- [EXERCISE GOAL]:
Starting with the line below that holds "thumb ip: (700, 461)" and stopping after the line that holds "thumb tip: (271, 298)", transcribe the lines exactly, leaving out all pictures.

(Beginning of SOURCE RECORDS)

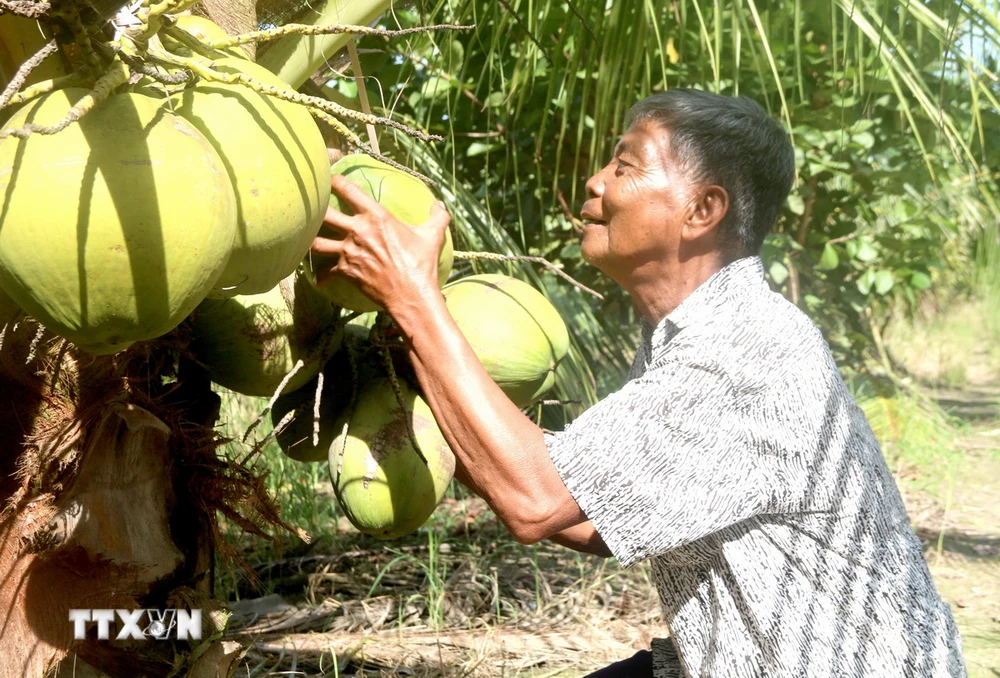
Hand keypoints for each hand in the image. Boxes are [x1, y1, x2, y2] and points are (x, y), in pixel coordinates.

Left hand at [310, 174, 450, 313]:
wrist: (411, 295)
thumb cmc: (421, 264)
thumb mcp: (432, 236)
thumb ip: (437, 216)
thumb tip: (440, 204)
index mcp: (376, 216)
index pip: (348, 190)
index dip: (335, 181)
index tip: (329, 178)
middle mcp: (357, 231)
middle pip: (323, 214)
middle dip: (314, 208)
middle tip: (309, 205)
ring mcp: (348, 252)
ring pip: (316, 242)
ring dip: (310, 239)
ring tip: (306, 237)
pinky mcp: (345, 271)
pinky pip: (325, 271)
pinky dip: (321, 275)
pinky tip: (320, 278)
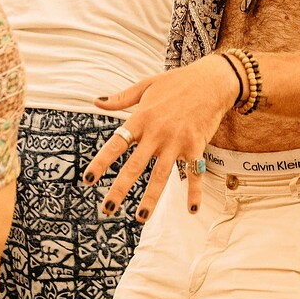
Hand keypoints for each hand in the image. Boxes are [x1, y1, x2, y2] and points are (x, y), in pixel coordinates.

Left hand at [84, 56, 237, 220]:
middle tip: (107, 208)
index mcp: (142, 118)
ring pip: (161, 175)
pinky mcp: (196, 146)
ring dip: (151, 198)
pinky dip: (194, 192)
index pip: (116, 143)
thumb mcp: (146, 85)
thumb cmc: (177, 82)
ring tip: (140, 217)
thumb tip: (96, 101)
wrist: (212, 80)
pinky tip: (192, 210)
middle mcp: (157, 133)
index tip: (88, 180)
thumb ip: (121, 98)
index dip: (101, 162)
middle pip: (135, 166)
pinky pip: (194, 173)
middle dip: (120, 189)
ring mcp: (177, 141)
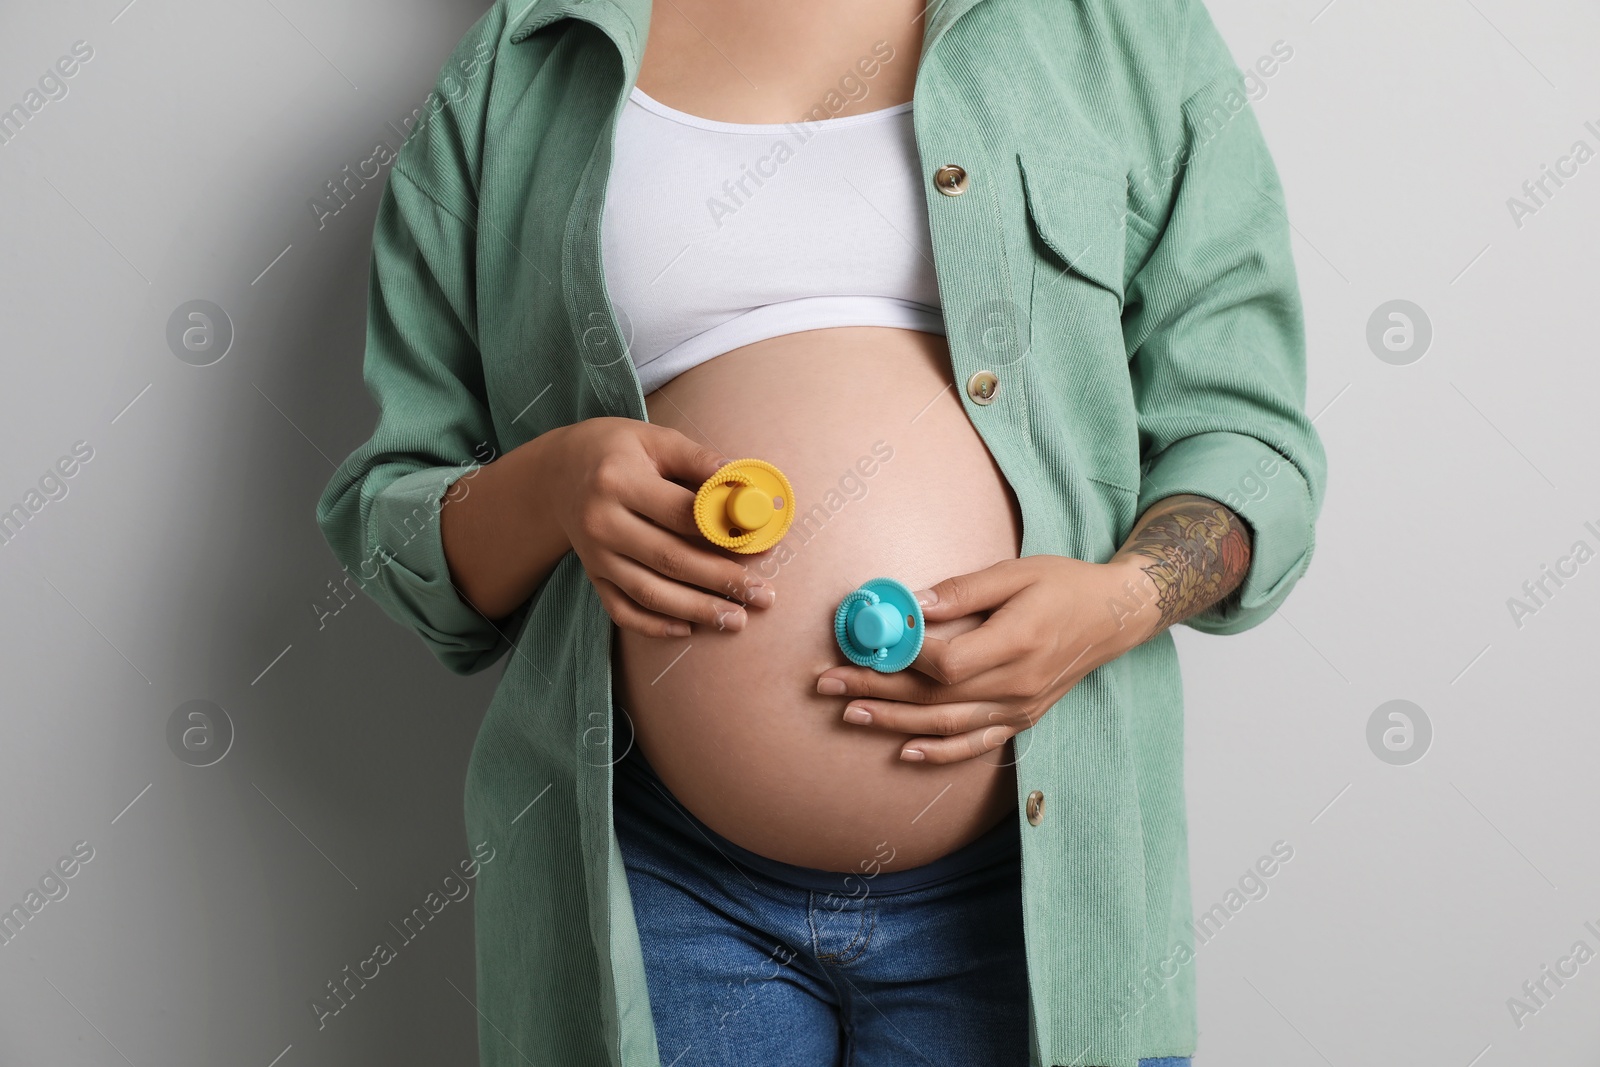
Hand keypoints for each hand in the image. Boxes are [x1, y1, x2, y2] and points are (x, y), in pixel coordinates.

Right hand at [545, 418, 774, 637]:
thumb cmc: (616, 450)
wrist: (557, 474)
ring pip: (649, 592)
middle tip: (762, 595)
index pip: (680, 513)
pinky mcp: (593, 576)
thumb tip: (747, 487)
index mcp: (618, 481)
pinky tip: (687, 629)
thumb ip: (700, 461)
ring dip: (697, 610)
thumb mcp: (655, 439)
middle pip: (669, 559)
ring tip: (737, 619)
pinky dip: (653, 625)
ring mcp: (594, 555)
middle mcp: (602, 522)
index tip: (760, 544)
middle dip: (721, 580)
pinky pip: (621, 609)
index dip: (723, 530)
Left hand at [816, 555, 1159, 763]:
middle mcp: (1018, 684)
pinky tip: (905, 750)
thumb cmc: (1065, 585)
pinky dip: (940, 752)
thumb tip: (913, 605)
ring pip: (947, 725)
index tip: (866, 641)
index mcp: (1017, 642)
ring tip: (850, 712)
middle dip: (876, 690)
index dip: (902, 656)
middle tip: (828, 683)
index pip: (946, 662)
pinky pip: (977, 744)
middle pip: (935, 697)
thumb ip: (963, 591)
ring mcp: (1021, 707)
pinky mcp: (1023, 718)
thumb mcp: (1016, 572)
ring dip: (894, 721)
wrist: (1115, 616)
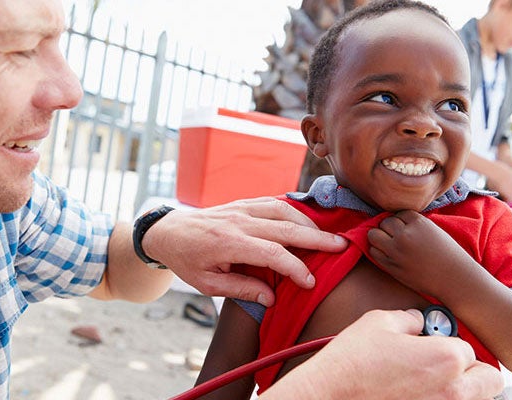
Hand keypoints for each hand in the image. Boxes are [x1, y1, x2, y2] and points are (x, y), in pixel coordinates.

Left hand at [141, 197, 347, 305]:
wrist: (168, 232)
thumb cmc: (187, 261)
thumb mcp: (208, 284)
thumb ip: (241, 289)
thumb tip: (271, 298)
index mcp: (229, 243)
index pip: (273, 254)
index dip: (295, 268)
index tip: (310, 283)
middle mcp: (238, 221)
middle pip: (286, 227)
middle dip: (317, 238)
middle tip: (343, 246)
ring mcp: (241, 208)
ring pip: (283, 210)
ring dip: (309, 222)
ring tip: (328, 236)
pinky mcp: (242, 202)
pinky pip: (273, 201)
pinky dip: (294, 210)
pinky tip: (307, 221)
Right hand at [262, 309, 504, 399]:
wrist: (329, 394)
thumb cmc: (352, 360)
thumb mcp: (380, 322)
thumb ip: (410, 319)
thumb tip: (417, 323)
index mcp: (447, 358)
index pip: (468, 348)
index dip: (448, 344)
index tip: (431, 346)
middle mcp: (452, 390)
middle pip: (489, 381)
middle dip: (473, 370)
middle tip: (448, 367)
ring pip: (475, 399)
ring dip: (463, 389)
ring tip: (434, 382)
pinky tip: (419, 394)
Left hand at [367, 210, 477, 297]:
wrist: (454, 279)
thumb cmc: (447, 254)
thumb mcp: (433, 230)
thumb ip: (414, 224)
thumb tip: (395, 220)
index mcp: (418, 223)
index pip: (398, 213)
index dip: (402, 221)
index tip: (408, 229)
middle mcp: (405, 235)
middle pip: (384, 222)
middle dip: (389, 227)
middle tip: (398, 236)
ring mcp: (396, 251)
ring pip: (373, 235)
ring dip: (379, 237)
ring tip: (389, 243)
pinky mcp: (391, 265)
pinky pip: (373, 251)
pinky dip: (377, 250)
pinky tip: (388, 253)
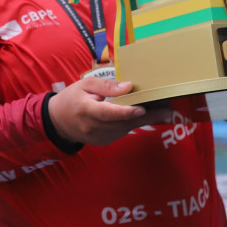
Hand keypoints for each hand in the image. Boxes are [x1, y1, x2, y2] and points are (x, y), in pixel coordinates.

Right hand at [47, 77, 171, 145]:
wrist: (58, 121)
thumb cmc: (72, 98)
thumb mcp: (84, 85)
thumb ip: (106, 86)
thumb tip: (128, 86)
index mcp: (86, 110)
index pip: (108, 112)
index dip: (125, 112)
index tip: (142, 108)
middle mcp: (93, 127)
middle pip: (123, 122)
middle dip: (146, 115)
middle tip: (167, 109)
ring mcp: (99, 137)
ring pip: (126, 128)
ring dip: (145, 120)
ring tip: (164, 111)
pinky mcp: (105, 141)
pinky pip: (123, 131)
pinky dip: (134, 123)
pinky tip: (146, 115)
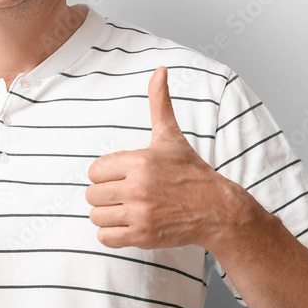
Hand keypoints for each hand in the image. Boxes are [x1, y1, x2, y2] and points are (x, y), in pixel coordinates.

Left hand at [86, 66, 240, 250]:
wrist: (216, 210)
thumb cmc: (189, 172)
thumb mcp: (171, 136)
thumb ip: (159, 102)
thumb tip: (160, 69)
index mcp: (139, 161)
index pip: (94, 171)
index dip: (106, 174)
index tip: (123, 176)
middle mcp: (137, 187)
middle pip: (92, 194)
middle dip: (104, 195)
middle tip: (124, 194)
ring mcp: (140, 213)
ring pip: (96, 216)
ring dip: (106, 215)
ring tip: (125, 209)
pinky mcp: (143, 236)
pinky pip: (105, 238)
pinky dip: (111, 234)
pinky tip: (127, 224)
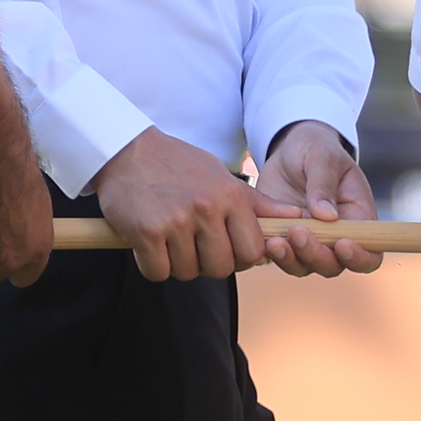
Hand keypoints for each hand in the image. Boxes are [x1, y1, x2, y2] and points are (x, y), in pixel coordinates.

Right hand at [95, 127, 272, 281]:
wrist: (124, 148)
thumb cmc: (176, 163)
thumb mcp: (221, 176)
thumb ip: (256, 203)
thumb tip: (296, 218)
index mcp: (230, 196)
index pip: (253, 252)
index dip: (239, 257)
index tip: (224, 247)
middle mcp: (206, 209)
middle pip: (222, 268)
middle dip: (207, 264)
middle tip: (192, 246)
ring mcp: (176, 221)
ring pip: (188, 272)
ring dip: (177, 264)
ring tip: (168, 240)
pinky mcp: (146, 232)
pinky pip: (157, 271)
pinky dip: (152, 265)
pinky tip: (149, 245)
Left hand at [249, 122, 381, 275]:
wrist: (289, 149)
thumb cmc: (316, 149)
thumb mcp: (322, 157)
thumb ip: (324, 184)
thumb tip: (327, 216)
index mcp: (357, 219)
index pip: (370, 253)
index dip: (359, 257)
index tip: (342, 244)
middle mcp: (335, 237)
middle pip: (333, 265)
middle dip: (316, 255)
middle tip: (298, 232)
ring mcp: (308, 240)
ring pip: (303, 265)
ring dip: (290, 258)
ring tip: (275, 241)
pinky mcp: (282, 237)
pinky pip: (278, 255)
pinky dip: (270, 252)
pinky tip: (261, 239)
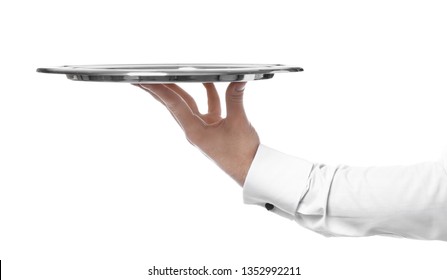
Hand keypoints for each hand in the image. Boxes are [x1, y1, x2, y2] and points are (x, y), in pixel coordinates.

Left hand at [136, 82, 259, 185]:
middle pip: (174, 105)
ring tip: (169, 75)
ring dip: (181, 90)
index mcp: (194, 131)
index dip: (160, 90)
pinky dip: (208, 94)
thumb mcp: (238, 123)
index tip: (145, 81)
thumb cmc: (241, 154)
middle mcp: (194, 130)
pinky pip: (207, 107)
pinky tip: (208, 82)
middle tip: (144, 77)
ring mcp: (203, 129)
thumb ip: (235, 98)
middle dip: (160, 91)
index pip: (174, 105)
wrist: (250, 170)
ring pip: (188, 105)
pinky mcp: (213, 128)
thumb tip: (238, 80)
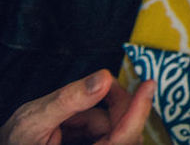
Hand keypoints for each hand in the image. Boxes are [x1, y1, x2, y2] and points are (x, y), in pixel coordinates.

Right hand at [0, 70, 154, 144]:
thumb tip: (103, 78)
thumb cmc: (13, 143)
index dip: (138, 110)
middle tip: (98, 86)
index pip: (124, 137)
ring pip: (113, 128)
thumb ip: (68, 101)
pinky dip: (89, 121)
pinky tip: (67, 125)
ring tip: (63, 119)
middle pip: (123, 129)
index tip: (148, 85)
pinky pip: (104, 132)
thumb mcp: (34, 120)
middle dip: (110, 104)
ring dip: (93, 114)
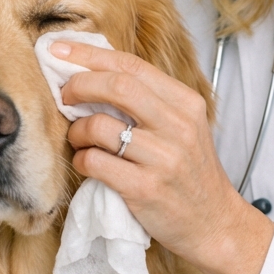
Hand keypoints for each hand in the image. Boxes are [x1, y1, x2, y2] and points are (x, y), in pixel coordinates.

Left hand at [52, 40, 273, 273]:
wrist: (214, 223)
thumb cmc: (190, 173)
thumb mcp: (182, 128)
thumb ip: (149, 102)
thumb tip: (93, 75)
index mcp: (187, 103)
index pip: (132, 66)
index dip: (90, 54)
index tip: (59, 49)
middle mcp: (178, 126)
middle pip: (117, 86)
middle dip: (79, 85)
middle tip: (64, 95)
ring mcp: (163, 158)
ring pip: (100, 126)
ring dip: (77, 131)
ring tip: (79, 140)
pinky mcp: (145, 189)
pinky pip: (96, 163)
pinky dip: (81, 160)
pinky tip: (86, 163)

(End of SOURCE RECORDS)

- [RESPONSE TO THIS EXERCISE]:
thumb ip: (700, 461)
ring dip: (697, 610)
thumb mcp: (655, 439)
middle pip: (669, 559)
ring tip: (737, 619)
pinky dip: (653, 625)
ring mcp: (594, 555)
middle mcp: (602, 522)
index tip: (760, 544)
middle dip: (721, 580)
pinky pip: (621, 609)
index dip: (723, 530)
Left hand at [816, 555, 1159, 763]:
middle mcp: (1018, 684)
pinky tip: (905, 750)
thumb cmc: (1065, 585)
pinky dip: (940, 752)
thumb tip: (913, 605)
ring pip: (947, 725)
index tip: (866, 641)
index mcp: (1017, 642)
ring tip: (850, 712)
middle dip: (876, 690)
index dip: (902, 656)
middle tip: (828, 683)
index pip: (946, 662)
pinky pip: (977, 744)
middle pip: (935, 697)
thumb ip: (963, 591)
ring mcp: (1021, 707)
pinky mcp: (1023, 718)
thumb mcp: (1016, 572)
ring dip: (894, 721)
wrist: (1115, 616)
Hand keypoints for each hand in the image. Boxes are [x1, y1, x2, y2] and points are (x, y), in pixel coordinates.

Left hand at [141, 197, 347, 305]:
wrist: (168, 232)
thumb cmc: (187, 261)
thumb mcp: (208, 284)
thumb ip: (241, 289)
thumb tip: (271, 298)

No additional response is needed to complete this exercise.